The doctor in the bunker quickly bandaged Bradbury’s wounded arm.

The battle for the camp raged on. Help for Bradbury and the other Americans was arriving.

“Four Huey helicopters were waiting on us,” he added. “The Viet Cong were coming over the wire.”

Not all of the GIs made it out. The communist enemy gained control of the camp, but it would not be for long.

As Bradbury and his fellow evacuees were flying toward Saigon, he recalled, a call went out to the Air Force for retaliation.

A C-130 gunship nicknamed “Puff the Magic Dragon” — a reference to a song by the folk-rock trio Peter, Paul and Mary — flew over the now-enemy-held camp and unleashed its firepower, including its Gatling-type miniguns.

Bradbury said he and the others waited a few hours and then returned to the camp.

“When I came back, there were about 1,000 North Vietnamese on the ground,” he recalled. “The patient was dead in the bunker, and the doctor was dead.”

To clean up the camp, U.S. Army engineers arrived and dug a huge trench that became a mass grave for the fallen enemy combatants.

Surprisingly, Bradbury related, a few Americans had escaped death by taking refuge in armored personnel carriers and locking themselves tightly inside.

“The soldiers inside the armored vehicles survived,” he said.

Bradbury was eligible to receive a Purple Heart for his combat injury.

A few days after his bayonet wound, Bradbury and other soldiers stood in formation in an awards ceremony — only for him to go away disappointed.

When a colonel handing out the medals came to Bradbury, he had suddenly run out of Purple Hearts.
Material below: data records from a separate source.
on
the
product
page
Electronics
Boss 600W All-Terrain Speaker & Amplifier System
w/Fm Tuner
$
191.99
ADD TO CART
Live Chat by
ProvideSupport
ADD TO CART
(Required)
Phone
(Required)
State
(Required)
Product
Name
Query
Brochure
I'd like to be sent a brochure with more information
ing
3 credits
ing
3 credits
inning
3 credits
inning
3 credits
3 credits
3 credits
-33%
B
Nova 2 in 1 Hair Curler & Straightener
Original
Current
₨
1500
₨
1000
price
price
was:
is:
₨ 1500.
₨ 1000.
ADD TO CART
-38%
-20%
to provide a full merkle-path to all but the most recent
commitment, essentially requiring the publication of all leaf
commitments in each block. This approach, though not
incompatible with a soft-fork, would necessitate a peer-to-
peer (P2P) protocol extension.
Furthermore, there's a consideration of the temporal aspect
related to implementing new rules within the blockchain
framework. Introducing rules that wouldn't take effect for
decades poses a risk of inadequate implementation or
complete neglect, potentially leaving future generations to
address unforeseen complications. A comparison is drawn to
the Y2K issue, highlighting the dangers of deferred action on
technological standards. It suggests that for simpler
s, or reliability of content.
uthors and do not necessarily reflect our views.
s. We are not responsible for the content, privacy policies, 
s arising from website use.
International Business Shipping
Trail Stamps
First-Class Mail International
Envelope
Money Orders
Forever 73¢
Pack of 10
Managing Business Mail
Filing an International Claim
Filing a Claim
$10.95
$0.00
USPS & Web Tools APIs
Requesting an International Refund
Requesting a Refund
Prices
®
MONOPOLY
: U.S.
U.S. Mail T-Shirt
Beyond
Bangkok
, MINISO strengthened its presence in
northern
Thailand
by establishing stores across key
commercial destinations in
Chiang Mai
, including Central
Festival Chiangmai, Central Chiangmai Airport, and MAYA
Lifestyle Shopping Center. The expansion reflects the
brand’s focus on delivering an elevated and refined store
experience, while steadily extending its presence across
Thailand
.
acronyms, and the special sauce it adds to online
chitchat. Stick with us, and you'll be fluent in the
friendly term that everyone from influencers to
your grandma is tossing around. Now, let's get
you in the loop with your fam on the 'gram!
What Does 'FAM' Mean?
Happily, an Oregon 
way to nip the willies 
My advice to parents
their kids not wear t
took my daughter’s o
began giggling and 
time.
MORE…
Aware of the awkward and embarrassing situation, the senior officer tried to save face by giving Bradbury his cigarette lighter, in lieu of the Purple Heart, and promising him he would receive the medal later.

Bradbury, who was not a smoker, was quite miffed, adding he felt tempted to throw the lighter back at the colonel.

“When do you get wounded and get a cigarette lighter?” he recalled thinking at the time.

Now Bradbury has finally received his Purple Heart later — more than 50 years later. A service officer of the Veterans of Foreign Wars Post 8093 in DeBary wrote letters to the Army and the Department of Defense, recounting Bradbury’s eligibility. Bradbury received his long-awaited medal in a ceremony at the post on June 10.

BEACON PHOTO/AL EVERSON
A LONG WAIT ENDS — Nearly 53 years after he earned a Purple Heart in Vietnam, Leroy Bradbury, left, receives the medal he was promised after a battle and a bayonet wound. Bradbury’s wife, Aurora, pins the Purple Heart on her husband’s shirt during a ceremony June 10 at Veterans of Foreign Wars Post 8093 in DeBary. A 1966 graduate of DeLand High School, Bradbury enlisted in the Army and served 20 years on active duty. He retired in 1986, and now lives in Deltona.

Thanks, but no thanks

Back in Vietnam, Bradbury’s combat record came to the attention of his superiors. He was in line for a major promotion in rank.

“I was going to get a battlefield commission,” he said.

A brief ceremony for his advancement from sergeant to second lieutenant was arranged in the spring of 1969, as he was preparing to leave Vietnam. The proceedings were quickly disrupted by an enemy attack.

“Rockets came in and hit the table,” Bradbury said.

The papers awaiting his signature were scattered.

Bradbury was about to board a helicopter and begin the homeward journey when an officer called out for him to come back and sign the promotion papers. He declined to go back to where the warheads had landed.

“It was the wrong day, wrong timing,” Bradbury recalled telling the superior officer.

Looking back

Bradbury retired from the Army in 1986, after 20 years of active duty, and after attaining the rank of sergeant first class. Vietnam was the high point of his career, but he also served in Panama and South Korea.

Although the Vietnam War is receding into history, Bradbury cannot forget his time in the war-torn country.

“You can wipe off the dirt. You can wipe off the blood. You can’t wipe off the memories,” he concluded.